* What to work on *
(A) Write out the part of the Autokeras binary classification post from "from autokeras import" up to and including "return BCELoss()(prediction, target.float())".
(B) Decide whether each statement, (i) to (iii), agrees with the Autokeras binary classification post, and give yes or no with the deciding words from the post quoted exactly.
(i) One of the setups the author tried used a single output node with binary target labels.
(ii) The author's two setups produced clearly different error messages.
(iii) The code imports BCELoss from torch.
(C) Continue the Autokeras binary classification post from the point where it ends.

* Document excerpt *
--- start ---
Binary Classification yields Runtime Error

I am struggling with a relatively easy binary classification problem, similar as in #613 . I'm trying to use the MlpModule of Autokeras to generate Multi-Layer-Perceptron architectures. I apply data transformations to guarantee the correct format: I've tried two possibilities: One output node and binary target labels and two output nodes and one-hot-encoded target labels. Both yield the same / similar results: An error message about the input not being in adequate range.

This is my code:

    from keras.utils import to_categorical

    from autokeras import MlpModule
    from autokeras.nn.metric import Accuracy
    from autokeras.backend.torch import DataTransformerMlp
    from torch.nn.modules.loss import BCELoss

    def binary_cross_entropy(prediction, target):
        return BCELoss()(prediction, target.float())
--- end ---
* Data entries *
--- start ---
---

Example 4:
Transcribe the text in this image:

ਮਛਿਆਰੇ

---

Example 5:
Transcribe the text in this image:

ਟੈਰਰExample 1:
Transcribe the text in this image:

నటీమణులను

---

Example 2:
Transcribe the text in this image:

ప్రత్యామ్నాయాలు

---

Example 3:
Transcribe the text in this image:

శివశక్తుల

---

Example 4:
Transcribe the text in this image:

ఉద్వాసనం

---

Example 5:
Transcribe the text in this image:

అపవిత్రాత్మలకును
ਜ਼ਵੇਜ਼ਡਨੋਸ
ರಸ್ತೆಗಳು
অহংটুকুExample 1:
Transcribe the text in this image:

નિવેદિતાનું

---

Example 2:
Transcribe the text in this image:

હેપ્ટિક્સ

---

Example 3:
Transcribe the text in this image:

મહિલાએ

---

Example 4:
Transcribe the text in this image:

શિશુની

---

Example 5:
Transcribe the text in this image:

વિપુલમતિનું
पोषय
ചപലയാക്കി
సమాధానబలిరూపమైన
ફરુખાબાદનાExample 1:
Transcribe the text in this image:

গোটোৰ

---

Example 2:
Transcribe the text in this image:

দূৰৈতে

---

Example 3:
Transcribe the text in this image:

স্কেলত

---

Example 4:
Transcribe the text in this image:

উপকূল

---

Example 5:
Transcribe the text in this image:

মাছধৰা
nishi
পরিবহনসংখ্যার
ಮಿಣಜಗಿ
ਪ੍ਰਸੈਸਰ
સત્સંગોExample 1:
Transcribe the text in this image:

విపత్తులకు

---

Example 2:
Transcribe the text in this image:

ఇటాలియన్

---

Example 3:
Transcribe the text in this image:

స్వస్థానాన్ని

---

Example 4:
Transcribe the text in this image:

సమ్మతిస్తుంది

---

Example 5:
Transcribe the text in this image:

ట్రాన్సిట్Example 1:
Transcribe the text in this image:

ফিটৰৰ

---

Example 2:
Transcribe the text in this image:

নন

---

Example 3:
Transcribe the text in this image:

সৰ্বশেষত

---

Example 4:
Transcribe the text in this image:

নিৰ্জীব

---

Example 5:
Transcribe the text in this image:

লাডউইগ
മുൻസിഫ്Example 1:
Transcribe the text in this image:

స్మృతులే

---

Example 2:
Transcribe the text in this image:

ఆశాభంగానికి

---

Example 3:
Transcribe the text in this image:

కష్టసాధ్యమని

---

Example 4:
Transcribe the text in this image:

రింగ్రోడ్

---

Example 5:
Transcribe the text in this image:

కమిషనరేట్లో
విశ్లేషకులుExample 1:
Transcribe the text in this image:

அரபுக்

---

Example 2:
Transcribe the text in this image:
--- end ---
* Final answers *
(A)
from autokeras import MlpModule
    from autokeras.nn.metric import Accuracy
    from autokeras.backend.torch import DataTransformerMlp
    from torch.nn.modules.loss import BCELoss

    def binary_cross_entropy(prediction, target):
        return BCELoss()(prediction, target.float())

(B)
(i) Yes: "One output node and binary target labels"
(ii) No: "Both yield the same / similar results"
(iii) Yes: "from torch.nn.modules.loss import BCELoss"

(C)
    # X, test_X, y, test_y are set with Pandas (this is why, below '.values' is used)
    y = to_categorical(y)
    test_y = to_categorical(test_y)

    mlpModule = MlpModule(loss=binary_cross_entropy, metric=Accuracy, searcher_args={}, verbose=True)
    data_transformer = DataTransformerMlp(X.values)
    train_data = data_transformer.transform_train(X.values, y)
    test_data = data_transformer.transform_test(test_X.values, test_y)
    fit_args = {
        "n_output_node": 2,
        "input_shape": X.values.shape,
        "train_data": train_data,
        "test_data": test_data
    }
    mlpModule.fit(n_output_node=fit_args.get("n_output_node"),
                  input_shape=fit_args.get("input_shape"),
                  train_data=fit_args.get("train_data"),
                  test_data=fit_args.get("test_data"),
                  time_limit=1 * 60 * 60)

    # ...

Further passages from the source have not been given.